Patient was a middle-aged healthy person before SAH. It was crucial to make an attempt to give him his previous pre-morbid life back. Hence, aggressive surgical drainage to relieve symptoms and bacterial load along with vancomycin was used for our patient.
Patient also had candidemia at the time of admission to our hospital and was treated as per susceptibility pattern. It is important to mention that since our patient had candidemia at the time of admission and if he was treated presuming Candida tropicalis also as brain abscess pathogen without draining or culturing the pus or if B.cereus was considered as contaminant, the patient’s outcome could have been compromised.

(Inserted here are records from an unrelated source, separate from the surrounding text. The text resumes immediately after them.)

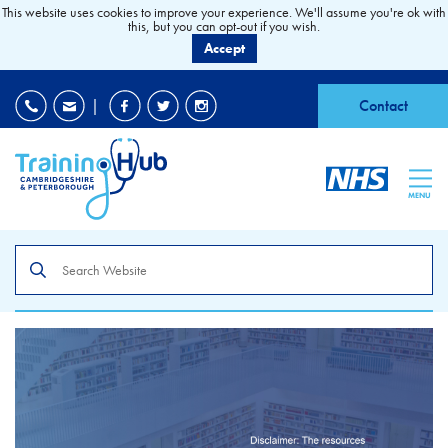
This website uses cookies to improve your experience. We'll assume you're ok with
this, but you can opt-out if you wish.
Accept
EDI
|
Accessibility
|
Contact
MENU
Search
the
site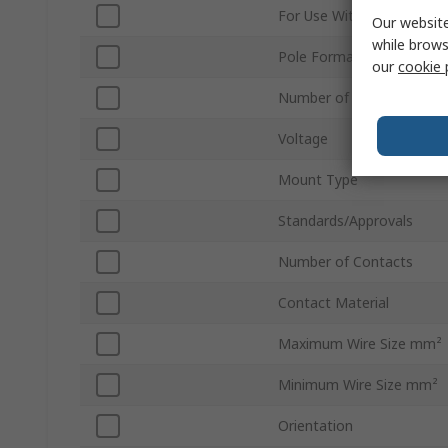
For Use With
Our website
while brows
Pole Format
our
cookie 
Number of Rows
Voltage
Mount Type
Standards/Approvals
Number of Contacts
Contact Material
Maximum Wire Size mm²
Minimum Wire Size mm²
Orientation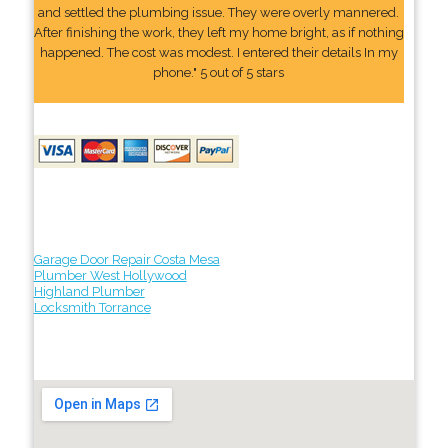
and settled the plumbing issue. They were overly mannered.
After finishing the work, they left my home bright, as if nothing
happened. The cost was modest. I entered their details In my
phone." 5 out of 5 stars
Garage Door Repair Costa Mesa
Plumber West Hollywood
Highland Plumber
Locksmith Torrance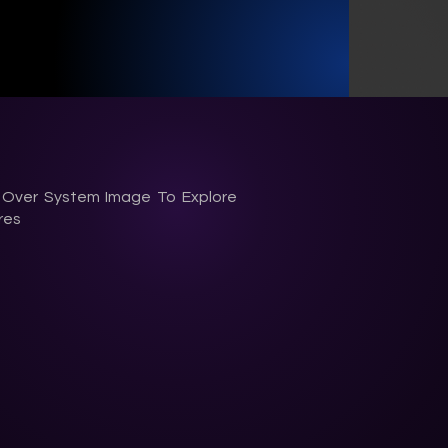
 Over System Image
To Explore
res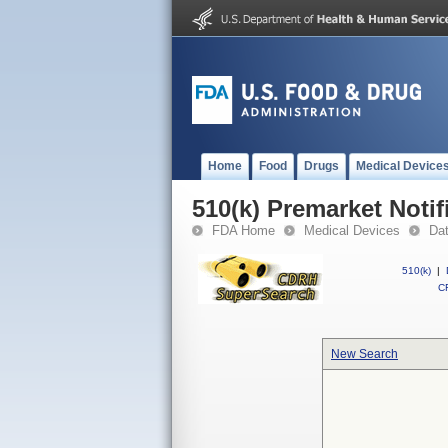
Home
Food
Drugs
Medical Device
510(k) Premarket Notif
FDA Home
Medical Devices
Da
510(k)
|
CF
New Search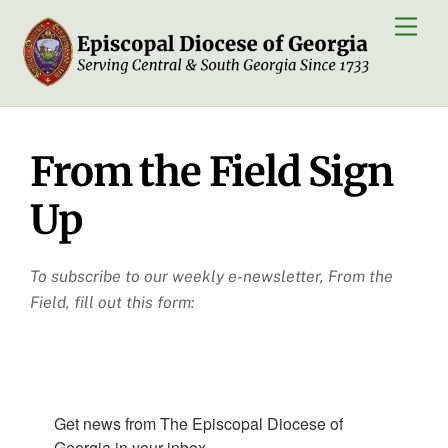
Skip
Men
to
content
From the Field Sign
Up
To subscribe to our weekly e-newsletter, From the
Field, fill out this form:
Get news from The Episcopal Diocese of 
Georgia in your inbox.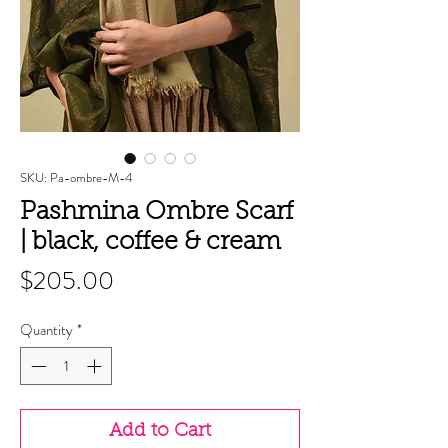
SKU: Pa-ombre-M-4
Pashmina Ombre Scarf
| black, coffee & cream
Price
$205.00
Quantity
*
Add to Cart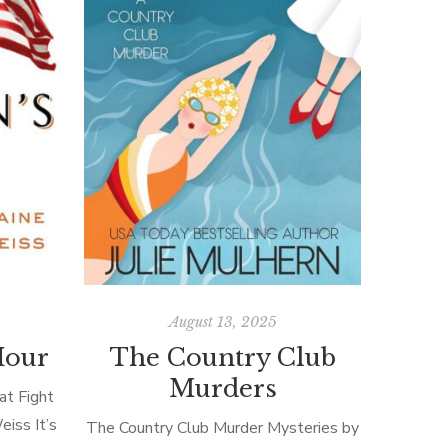
August 13, 2025
Hour
The Country Club
Murders
t Fight
iss It’s
The Country Club Murder Mysteries by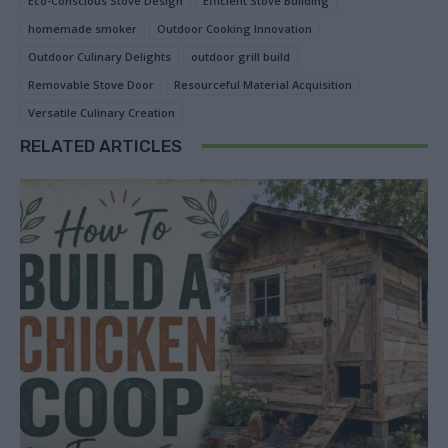
Eco-Conscious Stove Design
Efficient Stove Building
homemade smoker
Outdoor Cooking Innovation
Outdoor Culinary Delights
outdoor grill build
Removable Stove Door
Resourceful Material Acquisition
Versatile Culinary Creation
RELATED ARTICLES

Candida auris in urine was considered to be a coloniser as described. Contact isolation however, was maintained.
Patient was further provided extensive rehabilitation therapy to improve his mobility and was discharged from the hospital after about six months.
Conclusion
Brain abscess is one of the important non-gastrointestinal manifestation of B.cereus. It is imperative to achieve a microbiologic diagnosis of B.cereus quickly. Antimicrobial susceptibility needs standardisation. Clinico-Microbiological correlation to ensure that it is not a contaminant along with appropriate surgical and antimicrobial treatment improves patient outcome.